MATERIALS PROVIDED =

# # # # #

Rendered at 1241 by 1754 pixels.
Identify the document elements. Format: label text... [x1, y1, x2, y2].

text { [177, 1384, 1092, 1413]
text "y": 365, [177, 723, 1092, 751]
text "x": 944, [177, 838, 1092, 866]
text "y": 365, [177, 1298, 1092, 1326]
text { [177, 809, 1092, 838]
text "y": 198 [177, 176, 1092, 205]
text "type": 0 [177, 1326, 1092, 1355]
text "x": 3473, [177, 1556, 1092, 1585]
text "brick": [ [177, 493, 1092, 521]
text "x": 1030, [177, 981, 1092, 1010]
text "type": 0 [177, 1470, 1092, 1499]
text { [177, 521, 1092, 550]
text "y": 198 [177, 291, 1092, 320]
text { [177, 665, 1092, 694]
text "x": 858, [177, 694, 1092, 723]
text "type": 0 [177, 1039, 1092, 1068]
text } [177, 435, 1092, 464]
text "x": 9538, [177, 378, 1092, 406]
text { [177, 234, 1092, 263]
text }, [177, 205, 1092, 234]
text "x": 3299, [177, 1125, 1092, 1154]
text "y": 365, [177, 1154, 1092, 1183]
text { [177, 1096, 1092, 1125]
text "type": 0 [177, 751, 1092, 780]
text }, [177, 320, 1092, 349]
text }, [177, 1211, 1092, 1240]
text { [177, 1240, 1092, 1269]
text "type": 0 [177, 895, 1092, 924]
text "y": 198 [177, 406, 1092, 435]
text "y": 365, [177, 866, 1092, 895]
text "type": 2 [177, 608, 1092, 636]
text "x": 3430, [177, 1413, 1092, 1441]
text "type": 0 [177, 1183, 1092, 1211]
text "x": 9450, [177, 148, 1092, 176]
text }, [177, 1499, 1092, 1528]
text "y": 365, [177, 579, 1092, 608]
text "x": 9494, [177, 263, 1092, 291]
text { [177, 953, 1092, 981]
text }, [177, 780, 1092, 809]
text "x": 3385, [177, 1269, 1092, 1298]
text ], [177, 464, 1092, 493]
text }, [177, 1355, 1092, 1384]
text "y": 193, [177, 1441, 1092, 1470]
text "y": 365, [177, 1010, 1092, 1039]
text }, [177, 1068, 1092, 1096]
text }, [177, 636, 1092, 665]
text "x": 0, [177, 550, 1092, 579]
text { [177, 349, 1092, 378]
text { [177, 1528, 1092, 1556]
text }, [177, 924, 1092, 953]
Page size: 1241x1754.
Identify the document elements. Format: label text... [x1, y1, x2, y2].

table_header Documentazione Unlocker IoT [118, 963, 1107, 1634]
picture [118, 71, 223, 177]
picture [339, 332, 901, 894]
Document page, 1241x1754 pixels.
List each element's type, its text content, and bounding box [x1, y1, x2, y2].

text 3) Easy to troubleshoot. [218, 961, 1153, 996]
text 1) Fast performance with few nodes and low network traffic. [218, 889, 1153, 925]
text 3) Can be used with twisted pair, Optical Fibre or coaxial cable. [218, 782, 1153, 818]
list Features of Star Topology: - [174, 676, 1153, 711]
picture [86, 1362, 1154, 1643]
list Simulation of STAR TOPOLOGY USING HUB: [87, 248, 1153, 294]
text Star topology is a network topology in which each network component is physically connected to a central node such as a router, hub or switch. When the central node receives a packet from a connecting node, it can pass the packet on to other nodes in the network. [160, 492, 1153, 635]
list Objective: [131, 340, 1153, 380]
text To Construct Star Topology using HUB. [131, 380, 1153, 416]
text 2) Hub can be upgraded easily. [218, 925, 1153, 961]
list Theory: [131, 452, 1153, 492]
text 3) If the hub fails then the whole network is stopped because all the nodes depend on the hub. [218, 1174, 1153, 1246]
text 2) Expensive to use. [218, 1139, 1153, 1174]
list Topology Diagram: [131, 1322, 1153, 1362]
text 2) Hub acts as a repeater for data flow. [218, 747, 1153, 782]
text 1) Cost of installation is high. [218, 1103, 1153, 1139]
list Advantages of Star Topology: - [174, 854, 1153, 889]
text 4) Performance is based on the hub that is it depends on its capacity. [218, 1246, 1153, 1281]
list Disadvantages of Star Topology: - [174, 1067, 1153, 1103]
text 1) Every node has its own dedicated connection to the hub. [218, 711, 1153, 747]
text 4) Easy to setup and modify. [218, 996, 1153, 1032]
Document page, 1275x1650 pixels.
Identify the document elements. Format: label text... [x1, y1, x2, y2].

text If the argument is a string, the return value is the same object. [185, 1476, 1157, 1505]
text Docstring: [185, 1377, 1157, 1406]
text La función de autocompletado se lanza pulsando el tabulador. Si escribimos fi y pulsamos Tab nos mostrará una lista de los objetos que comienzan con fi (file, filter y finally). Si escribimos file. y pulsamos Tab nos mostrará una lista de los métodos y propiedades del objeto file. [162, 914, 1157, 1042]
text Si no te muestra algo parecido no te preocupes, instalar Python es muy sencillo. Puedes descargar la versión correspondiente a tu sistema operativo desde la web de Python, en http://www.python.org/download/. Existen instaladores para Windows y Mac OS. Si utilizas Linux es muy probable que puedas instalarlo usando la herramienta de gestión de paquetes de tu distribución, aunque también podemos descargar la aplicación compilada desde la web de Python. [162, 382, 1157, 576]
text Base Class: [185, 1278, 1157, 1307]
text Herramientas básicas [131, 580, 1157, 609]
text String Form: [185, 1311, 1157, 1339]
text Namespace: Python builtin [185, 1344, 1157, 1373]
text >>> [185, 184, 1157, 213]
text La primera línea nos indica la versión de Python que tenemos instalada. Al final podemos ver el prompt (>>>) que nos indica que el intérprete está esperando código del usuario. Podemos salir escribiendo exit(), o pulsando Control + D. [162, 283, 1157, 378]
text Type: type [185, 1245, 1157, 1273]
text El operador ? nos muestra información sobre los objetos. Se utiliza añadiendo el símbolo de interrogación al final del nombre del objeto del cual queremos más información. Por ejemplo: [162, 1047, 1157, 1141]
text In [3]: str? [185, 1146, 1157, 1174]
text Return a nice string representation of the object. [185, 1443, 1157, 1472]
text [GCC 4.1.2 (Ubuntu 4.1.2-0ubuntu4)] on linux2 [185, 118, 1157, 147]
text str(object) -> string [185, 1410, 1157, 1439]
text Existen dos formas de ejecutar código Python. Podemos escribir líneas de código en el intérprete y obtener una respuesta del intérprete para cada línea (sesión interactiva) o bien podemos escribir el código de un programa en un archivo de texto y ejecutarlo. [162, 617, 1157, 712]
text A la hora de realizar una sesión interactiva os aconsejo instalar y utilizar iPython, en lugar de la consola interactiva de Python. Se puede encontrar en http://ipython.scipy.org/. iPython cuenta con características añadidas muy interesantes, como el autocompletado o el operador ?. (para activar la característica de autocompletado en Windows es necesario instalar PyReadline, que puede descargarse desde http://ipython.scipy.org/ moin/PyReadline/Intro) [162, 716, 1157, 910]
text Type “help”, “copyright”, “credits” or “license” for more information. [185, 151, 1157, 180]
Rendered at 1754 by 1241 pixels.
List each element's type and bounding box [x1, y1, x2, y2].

# # # # #

EXERCISE DETAILS =
Please copy every line of the data that carries the string "with".

SOLUTION TO THE EXERCISE =
text 1) Fast performance with few nodes and low network traffic. [218, 889, 1153, 925]
text 3) Can be used with twisted pair, Optical Fibre or coaxial cable. [218, 782, 1153, 818]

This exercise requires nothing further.